I can’t draw any satisfying conclusions from my brief survey of the evidence of re-recording, but it does show that we cannot be confident when watching a recording of a live drama that what we are seeing is what the original audience saw on that live transmission, meaning we may need to be more open-minded when considering the aesthetics and technical quality of live television drama. Equally, without some background knowledge of the processes involved in the preservation of both live and non-live drama from the earlier decades of television, it is equally hard to be certain of the level of fidelity to the original broadcast of any given recording.

(C) Oliver Wake

With thanks to David Brunt and the BBC Written Archive Centre.

Originally posted: 1 January 2018.


  1. The three serials: The Quatermass Experiment, BBC tv, tx. 18 July to 22 August 1953; Quatermass II, BBC tv, tx. 22 October to 26 November 1956; Quatermass and the Pit, BBC tv, tx. 22 December 1958 to 26 January 1959. 

  2. The Quatermass Collection, BBC (2005), BBCDVD1478. 

  3. Television Booking Department to André Morell’s agent, 20 January 1959, from Morell’s personal file at the BBC Written Archives Centre. 

  4. For this repeat the serial was re-edited into a two-part compilation, tx. 26 December 1959 and 2 January 1960. 

  5. Appointment with Drama: ‘The Birthday Present’, BBC tv, tx. 22 July 1955. Television Booking Department to Yvonne Mitchell’s agent, 2 August 1955, from Mitchell’s personal file at the BBC Written Archives Centre. 
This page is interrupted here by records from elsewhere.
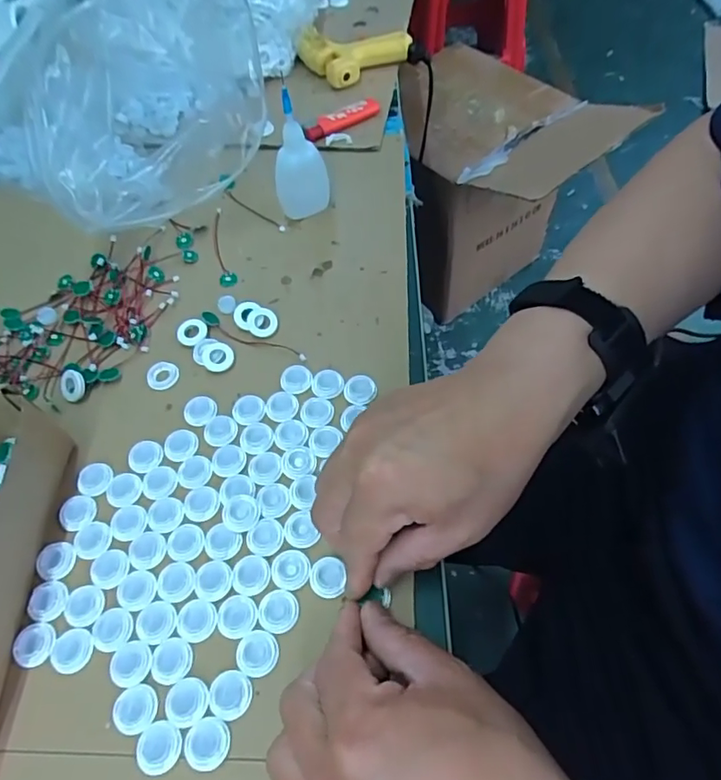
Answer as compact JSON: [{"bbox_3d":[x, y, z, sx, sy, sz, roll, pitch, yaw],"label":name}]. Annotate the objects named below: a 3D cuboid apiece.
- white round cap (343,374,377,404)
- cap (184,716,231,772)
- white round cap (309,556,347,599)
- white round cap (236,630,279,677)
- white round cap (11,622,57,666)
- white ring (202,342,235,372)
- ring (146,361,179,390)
[{"bbox_3d":[0.000,0.000,0.375,0.023,0.004,0.023,-2,59,3],"label":"white round cap"},{"bbox_3d":[-0.078,0.179,0.271,0.022,0.004,0.022,-3,59,2],"label":"cap"},{"bbox_3d":[-0.019,0.108,0.311,0.021,0.004,0.022,-2,59,3],"label":"white round cap"},{"bbox_3d":[-0.056,0.143,0.292,0.022,0.004,0.022,-2,59,3],"label":"white round cap"},{"bbox_3d":[-0.184,0.144,0.303,0.022,0.004,0.022,-2,59,3],"label":"white round cap"},{"bbox_3d":[-0.106,-0.024,0.398,0.022,0.007,0.024,-2,59,3],"label":"white ring"},{"bbox_3d":[-0.146,-0.011,0.395,0.023,0.006,0.020,-38,63,-18],"label":"ring"}]

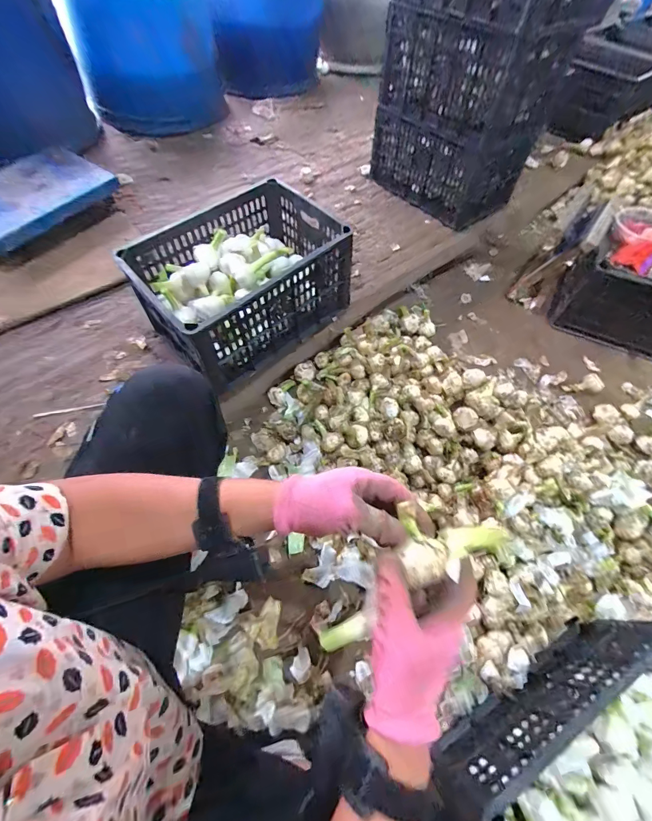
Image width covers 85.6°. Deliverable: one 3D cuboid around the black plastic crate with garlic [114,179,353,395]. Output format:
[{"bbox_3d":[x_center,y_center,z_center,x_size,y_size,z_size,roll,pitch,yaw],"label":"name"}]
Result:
[{"bbox_3d":[-0.180,-0.306,0.826,0.439,0.236,0.286,-39,70,-21],"label":"black plastic crate with garlic"}]

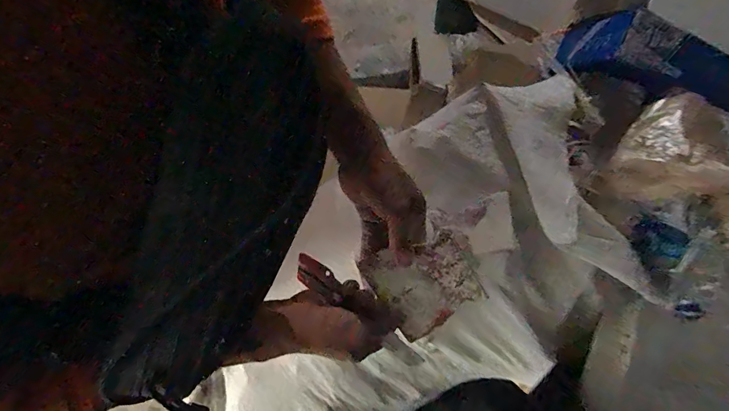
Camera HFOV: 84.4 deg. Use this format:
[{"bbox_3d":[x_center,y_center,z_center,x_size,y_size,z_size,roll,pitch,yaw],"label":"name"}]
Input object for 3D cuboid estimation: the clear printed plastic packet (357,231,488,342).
[{"bbox_3d":[0.070,0.088,0.452,0.111,0.011,0.115,-28,110,9],"label":"clear printed plastic packet"}]

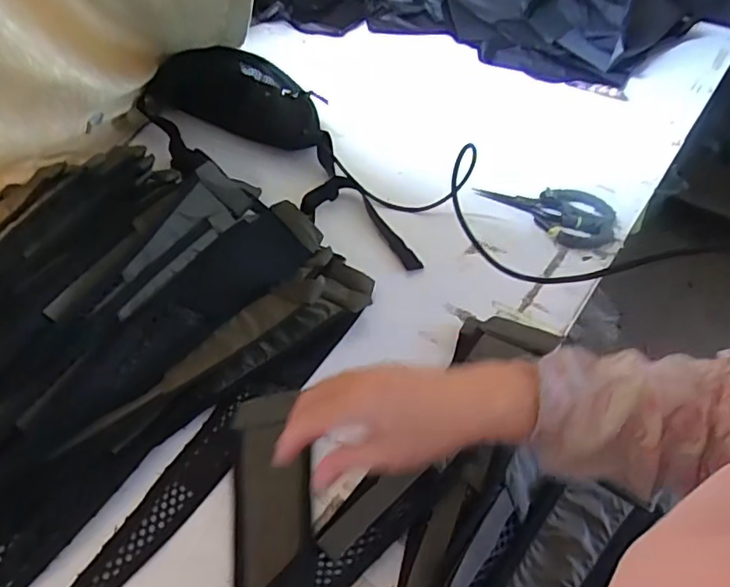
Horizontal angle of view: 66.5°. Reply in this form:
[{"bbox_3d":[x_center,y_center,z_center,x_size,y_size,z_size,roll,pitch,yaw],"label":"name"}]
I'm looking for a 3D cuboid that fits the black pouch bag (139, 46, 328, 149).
[{"bbox_3d":[-0.186,-0.288,0.824,0.285,0.095,0.084,14,50,10],"label":"black pouch bag"}]

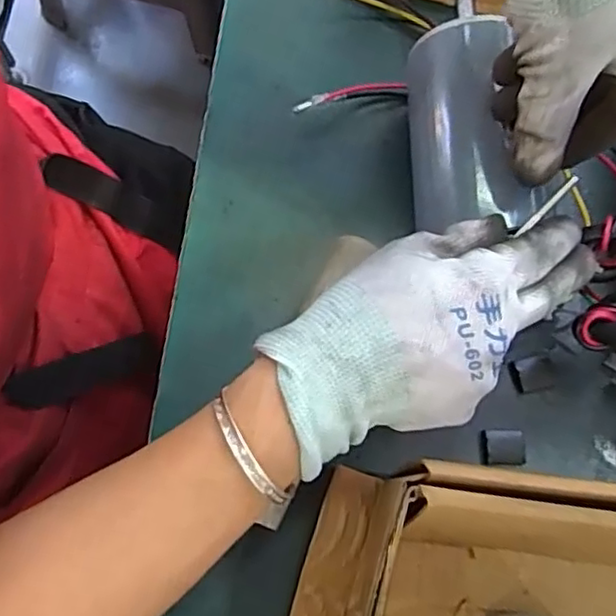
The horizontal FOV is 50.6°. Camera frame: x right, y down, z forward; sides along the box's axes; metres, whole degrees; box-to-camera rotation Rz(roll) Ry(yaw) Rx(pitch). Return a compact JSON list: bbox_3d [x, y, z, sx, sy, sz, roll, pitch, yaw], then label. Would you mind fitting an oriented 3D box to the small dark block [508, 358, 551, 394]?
[{"bbox_3d":[0.130,0.039,0.379,0.024,0.006,0.019,-12,76,-7],"label":"small dark block"}]

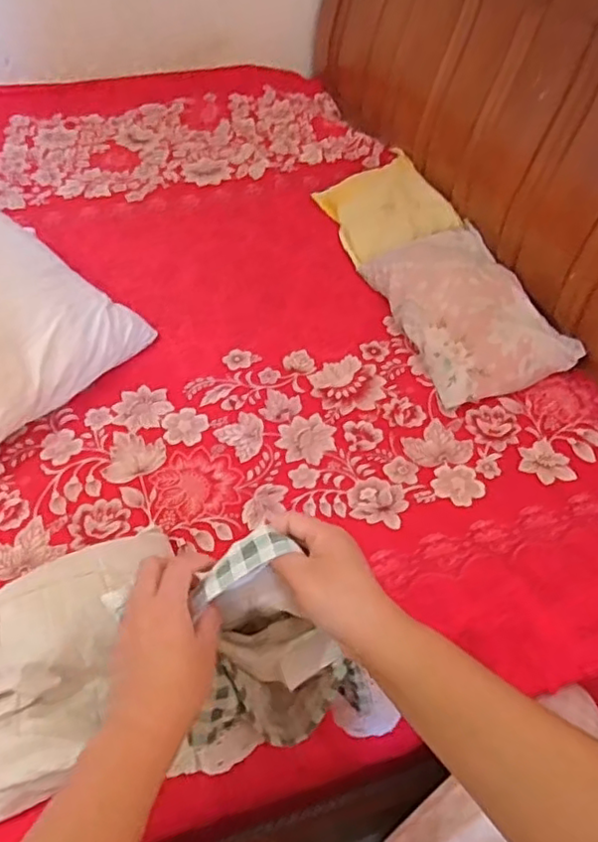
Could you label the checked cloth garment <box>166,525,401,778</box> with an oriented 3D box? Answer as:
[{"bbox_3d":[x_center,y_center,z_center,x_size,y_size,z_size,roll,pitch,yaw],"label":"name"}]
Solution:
[{"bbox_3d":[-0.017,0.193,0.524,0.175,0.206,0.104,-10,48,-12],"label":"checked cloth garment"}]

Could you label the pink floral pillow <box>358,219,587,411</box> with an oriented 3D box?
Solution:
[{"bbox_3d":[0.284,-0.203,1.097,0.223,0.099,0.379,-12,49,-14],"label":"pink floral pillow"}]

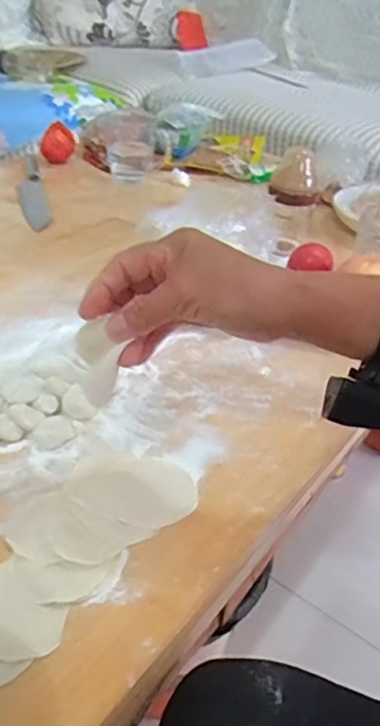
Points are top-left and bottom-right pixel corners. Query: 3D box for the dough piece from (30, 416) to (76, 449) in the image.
[{"bbox_3d":[-0.112,0.057,0.487,0.025,0.008,0.035,27,42,26],"label":"dough piece"}]

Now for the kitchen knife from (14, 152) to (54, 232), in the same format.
[{"bbox_3d":[-0.255,-0.276,0.948,0.040,0.019,0.261,-8,39,-17],"label":"kitchen knife"}]

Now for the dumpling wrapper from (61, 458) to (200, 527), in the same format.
[{"bbox_3d":[-0.043,0.094,0.445,0.095,0.005,0.064,7,34,-6],"label":"dumpling wrapper"}]

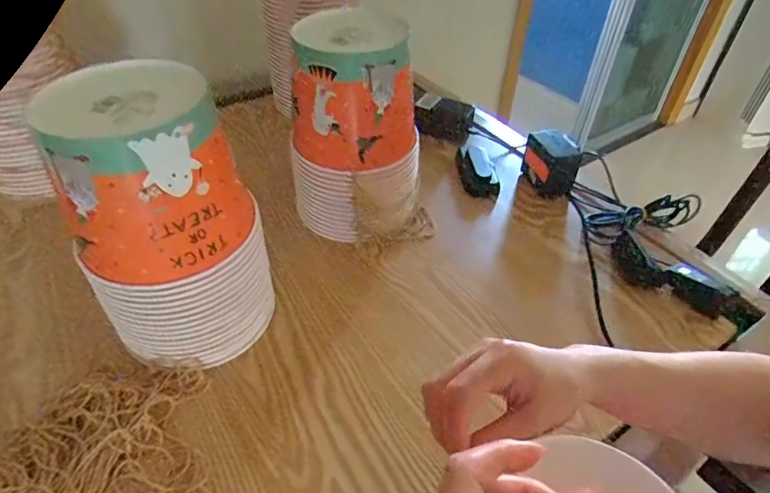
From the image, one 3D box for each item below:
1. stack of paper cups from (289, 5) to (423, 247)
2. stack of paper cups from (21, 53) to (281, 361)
[{"bbox_3d":[-0.034,-0.134,0.597,0.153,0.256,0.120,7,44,4],"label":"stack of paper cups"},{"bbox_3d":[-0.185,-0.005,0.442,0.147,0.267,0.148,-11,44,-14],"label":"stack of paper cups"}]

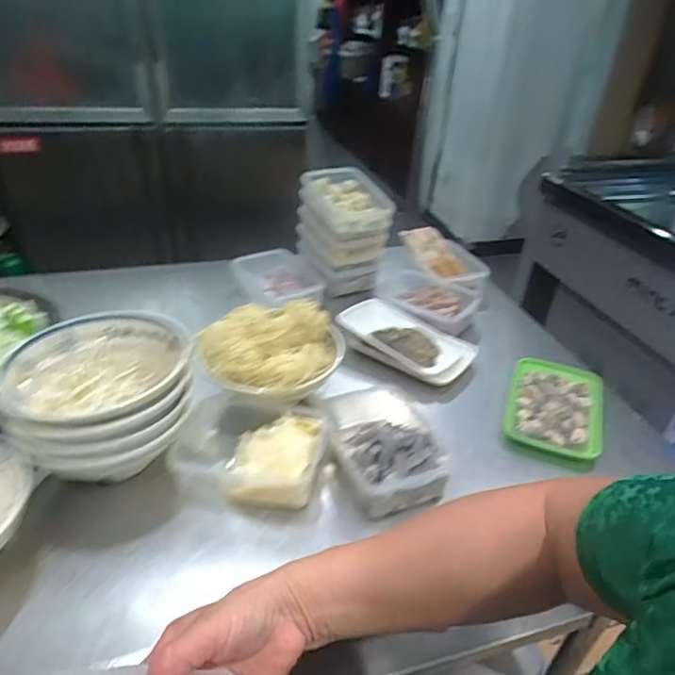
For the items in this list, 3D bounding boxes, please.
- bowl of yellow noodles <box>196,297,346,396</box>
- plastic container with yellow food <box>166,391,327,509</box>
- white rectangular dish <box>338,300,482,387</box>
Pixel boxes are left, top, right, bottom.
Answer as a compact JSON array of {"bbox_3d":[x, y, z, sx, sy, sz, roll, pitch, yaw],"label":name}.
[{"bbox_3d":[-0.099,0.019,0.780,0.193,0.082,0.185,3,33,-2],"label":"bowl of yellow noodles"},{"bbox_3d":[-0.118,0.147,0.690,0.190,0.091,0.131,7,33,5],"label":"plastic container with yellow food"},{"bbox_3d":[0.117,0.002,0.930,0.231,0.035,0.139,24,38,29],"label":"white rectangular dish"}]

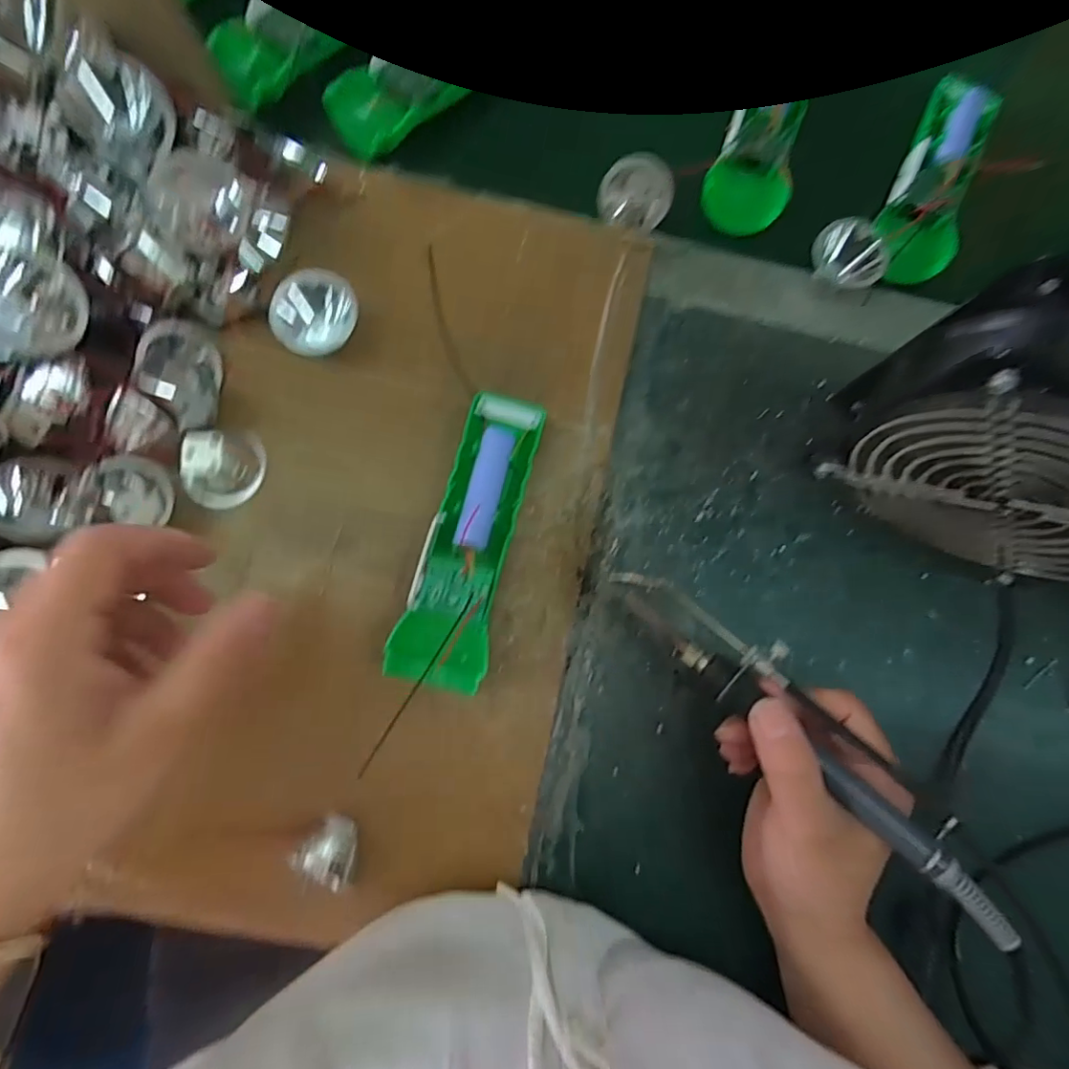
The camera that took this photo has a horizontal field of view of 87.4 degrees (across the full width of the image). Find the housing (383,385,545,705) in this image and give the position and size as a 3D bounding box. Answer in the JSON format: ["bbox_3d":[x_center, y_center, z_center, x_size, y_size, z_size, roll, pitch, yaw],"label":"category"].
[{"bbox_3d":[-0.033,0.001,0.304,0.046,0.030,0.158,16,80,0],"label":"housing"}]

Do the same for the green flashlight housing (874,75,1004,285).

  6. Armchair Theatre: ‘Now Let Him Go’, ITV, tx. 15 September 1957. Armchair Theatre Volume Three, Network (2012), 7953738. 

  7. For more on film practices in the electronic studio, see this piece on the site

  8. David Brunt is the author of two volumes of The Z Cars Casebook, available via Lulu: here and here

  9. Z Cars: ‘A Man… Like Yourself’, BBC tv, tx. 4 March 1964. 

  10. Private correspondence with David Brunt, January 2016. 

  11. I, Claudius: ‘Zeus, By Jove!’, BBC2, tx. 8 November 1976. 

  12. Play for Today: ‘The Long Distance Piano Player’, BBC1, tx. 15 October 1970. 

  13. The Quatermass Experiment, BBC4, tx. 2 April 2005. 

  14. John Hoare, ‘The Quatermass Experiment Experiment’, Dirty Feed, 20 December 2015, available here

  15. Waterloo Road, BBC1, tx. 22 and 29 November 2007. Simon Coward, Richard Down and Chris Perry (editors), The Kaleidoscope BBC Television Drama Research Guide, 1936-2011 (Dudley: Kaleidoscope Publishing, 2011), first digital edition, p. 2712. Almost certainly the BBC will also hold a ‘programme as broadcast’ copy of these episodes to reflect the actual transmission content. The British Film Institute will also have archived an off-air recording as it has been recording all terrestrial television output for several decades.